Die Forscher fanden keine Hinweise darauf, dass die Variation der Lichtfarbe entlang einer Blau-Gelb-Dimension eine relevante Rolle für die innere Uhr oder den Schlaf des Menschen spielt. Dies widerspricht den Ergebnissen der früheren Mausstudie.
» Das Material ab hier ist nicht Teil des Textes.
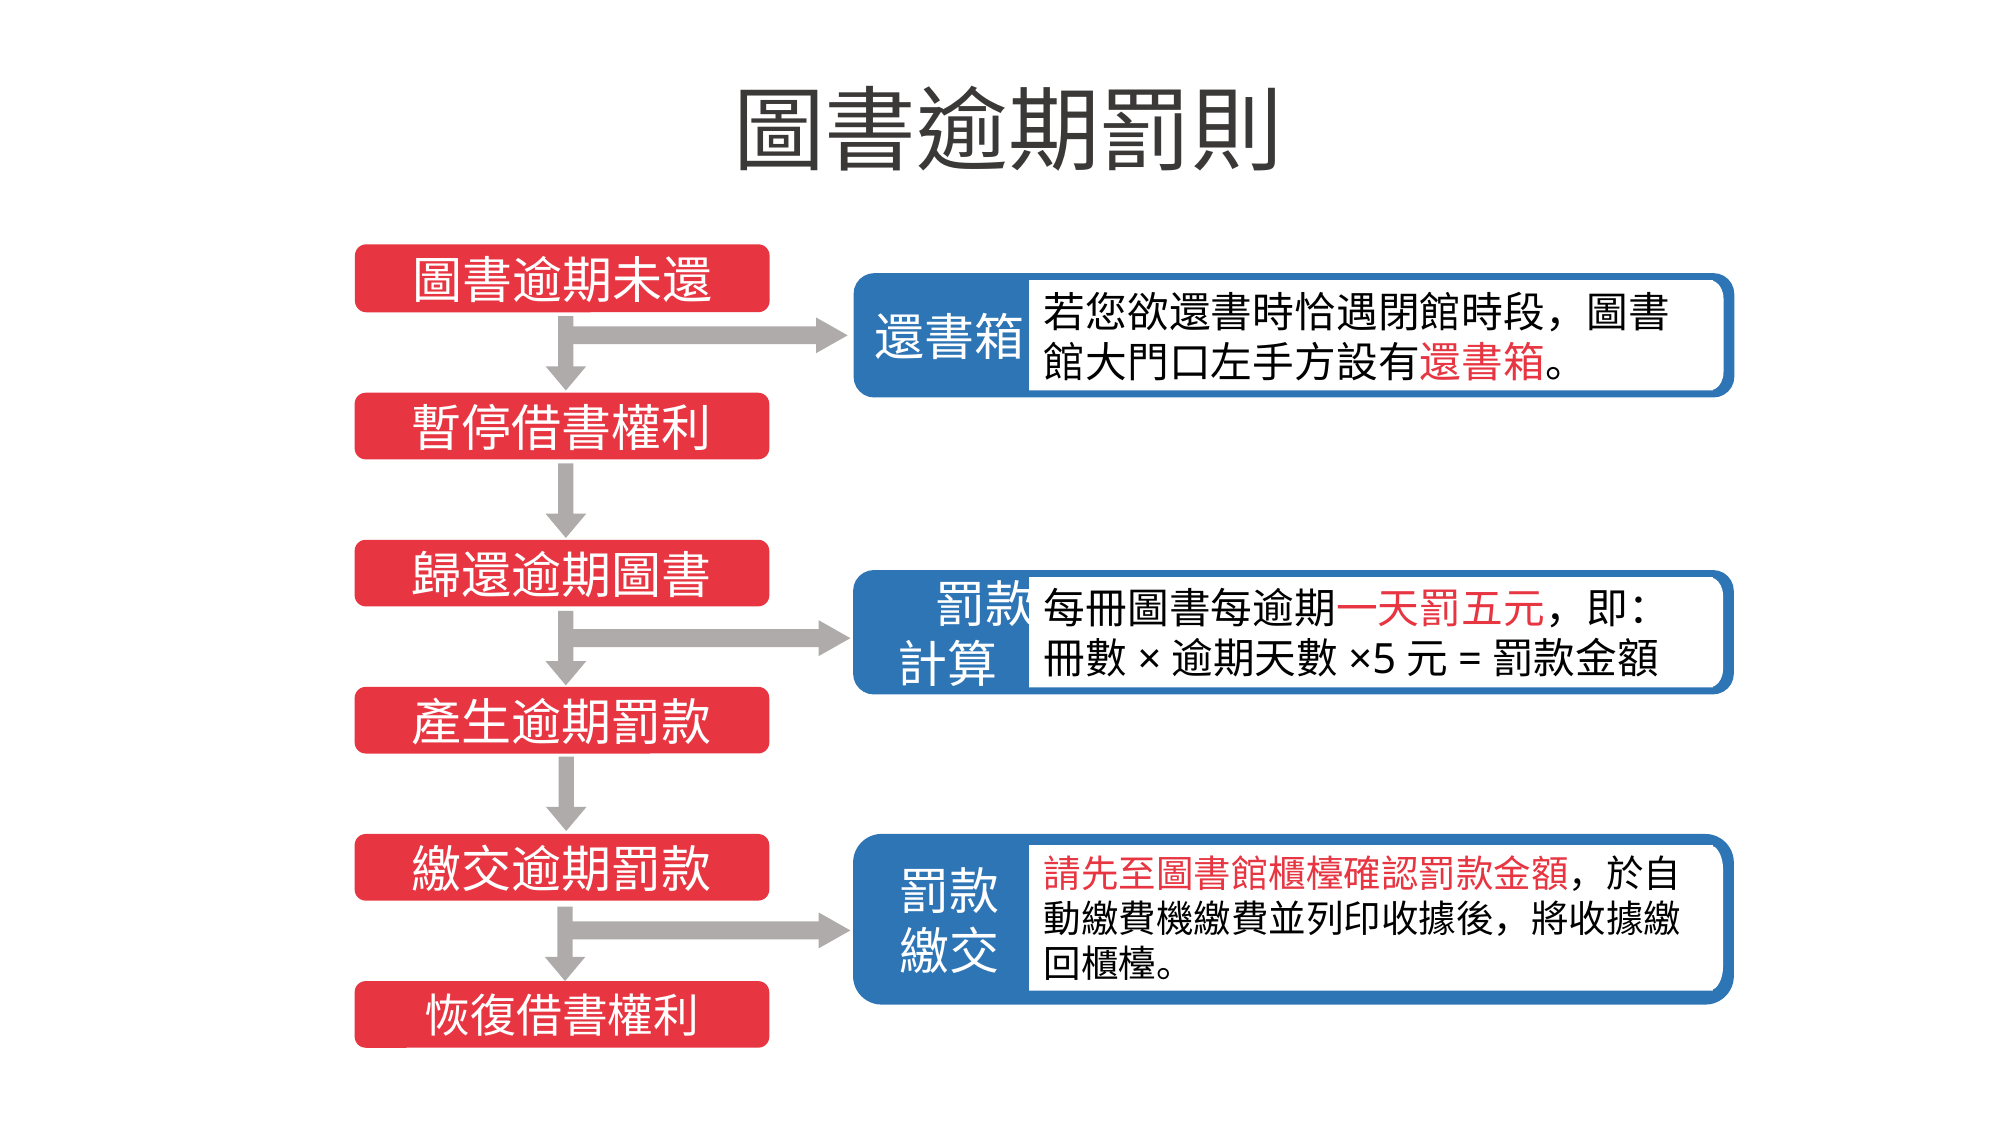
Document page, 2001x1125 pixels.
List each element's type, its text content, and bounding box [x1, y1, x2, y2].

text_box [545, 610, 851, 686]
text_box 罰款 繳交 [853, 833, 1734, 1005]
title 圖書逾期罰則 [145, 71, 1871, 196]
text_box 歸還逾期圖書 [354, 539, 770, 607]
text_box 若您欲還書時恰遇閉館時段，圖書館大門口左手方設有還書箱。 [1029, 280, 1724, 391]
text_box 恢復借書權利 [354, 981, 770, 1048]
text_box [545, 316, 848, 391]
text_box [544, 906, 851, 982]
text_box 請先至圖書館櫃檯確認罰款金額，於自動繳費機繳費並列印收據後，將收據繳回櫃檯。 [1029, 845, 1724, 991]
text_box [545, 463, 587, 538]
text_box 繳交逾期罰款 [354, 833, 770, 901]
text_box 圖書逾期未還 [354, 244, 770, 313]
text_box 產生逾期罰款 [354, 686, 770, 754]
text_box 每冊圖書每逾期一天罰五元，即： 冊數×逾期天數×5元=罰款金額 [1029, 577, 1724, 688]
text_box 罰款 計算 [853, 570, 1734, 695]
text_box 還書箱 [853, 273, 1735, 398]
text_box 暫停借書權利 [354, 392, 770, 460]
text_box [545, 756, 587, 832]
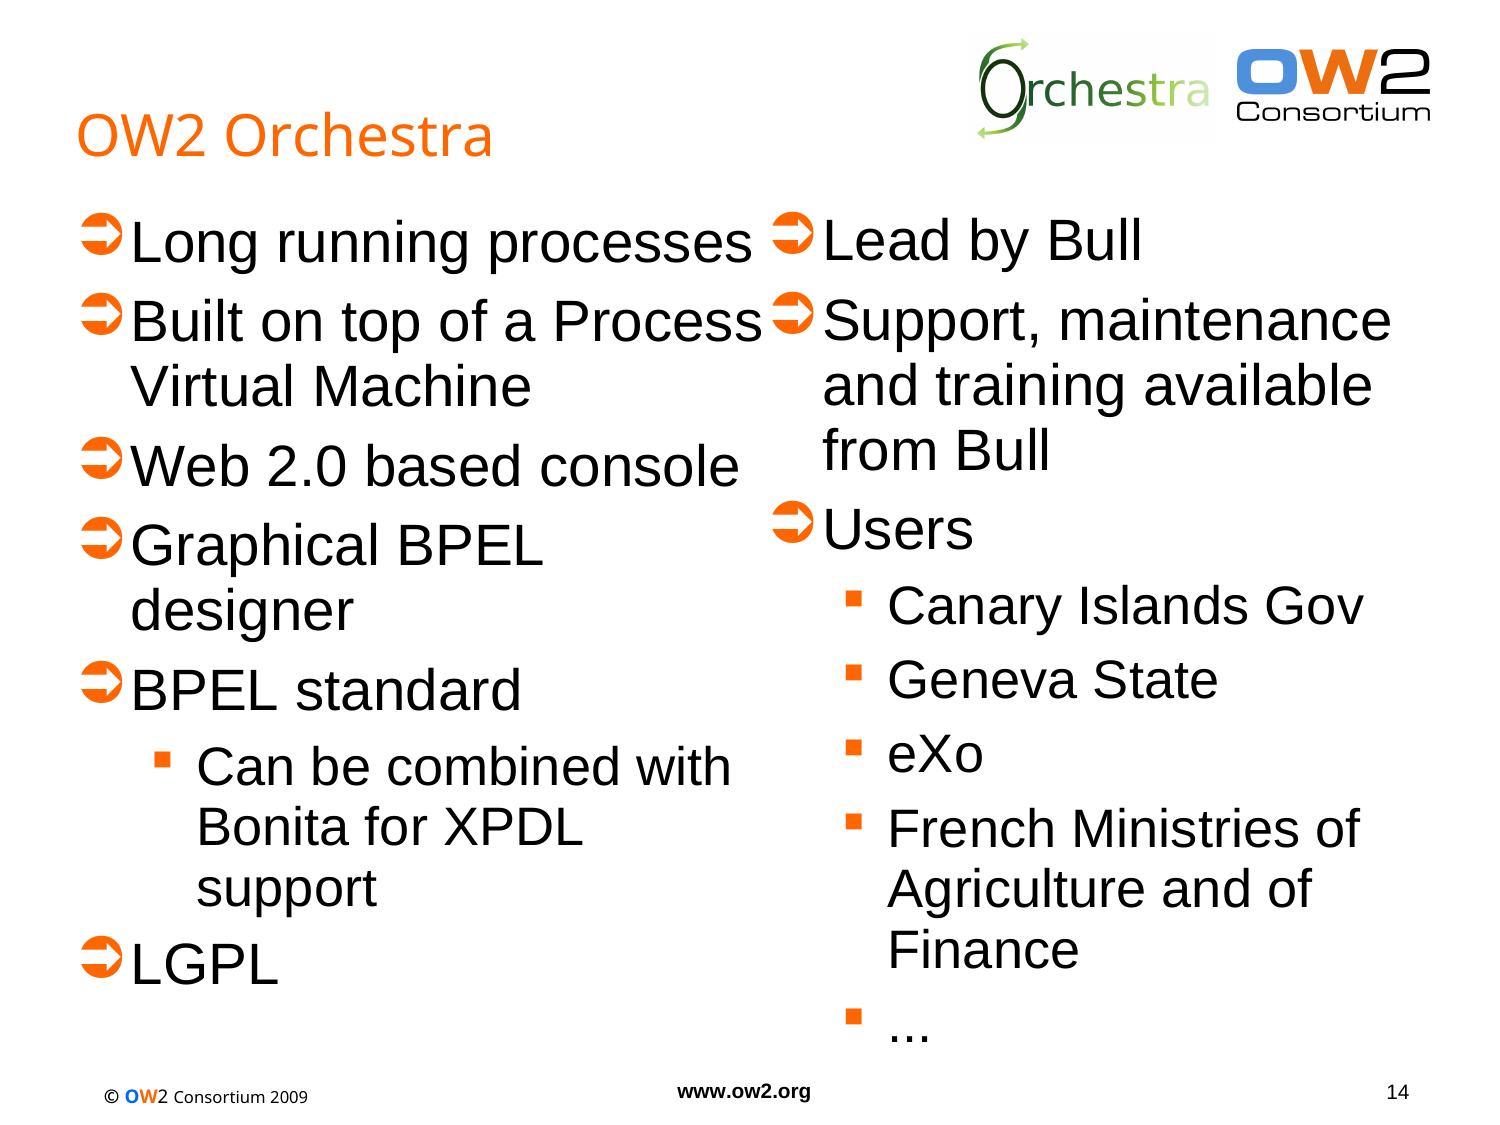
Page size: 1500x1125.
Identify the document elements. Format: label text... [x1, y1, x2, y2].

picture [968, 29, 1217, 148]
list Lead by Bull Support, maintenance and training available from Bull Users Canary Islands Gov Geneva State eXo French Ministries of Agriculture and of Finance ... [766, 208, 1425, 1054]
title OW2 Orchestra [75, 52, 1175, 207]
list Long running processes Built on top of a Process Virtual Machine Web 2.0 based console Graphical BPEL designer BPEL standard Can be combined with Bonita for XPDL support LGPL [74, 209, 766, 998]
Vielmehr stützen diese Ergebnisse laut den Forschern die Erkenntnisse vieler anderer Studien, dass die lichtempfindlichen Ganglienzellen für die innere Uhr des Menschen am wichtigsten sind. Es bleibt abzuwarten, ob die Farbe des Lichts auch dann keinen Einfluss auf den Schlaf hat, wenn sich die Parameter ändern, und beispielsweise die Dauer der Lichteinwirkung verlängert wird oder zu einem anderen Zeitpunkt erfolgt. Fragen wie diese sollen Folgestudien beantworten.
Bildschimnutzung am Abend
Wir hören oft, dass der kurzwellige Anteil des Lichts von Smartphone– und Tablet-Bildschirmen den biologischen Rhythmus und den Schlaf beeinflusst. Daher empfiehlt es sich, das Handy am frühen Abend wegzulegen oder zumindest den Nachtschichtmodus zu nutzen, der die kurzwelligen Lichtanteile reduziert und leicht gelblich wirkt. Allerdings ist die gelbliche Farbverstellung ein vermeidbares Nebenprodukt. Technisch sei es möglich, die kurzwelligen Anteile auch ohne Farbanpassung des Displays zu reduzieren, allerdings sei dies bei kommerziellen Handy-Displays bisher noch nicht umgesetzt worden.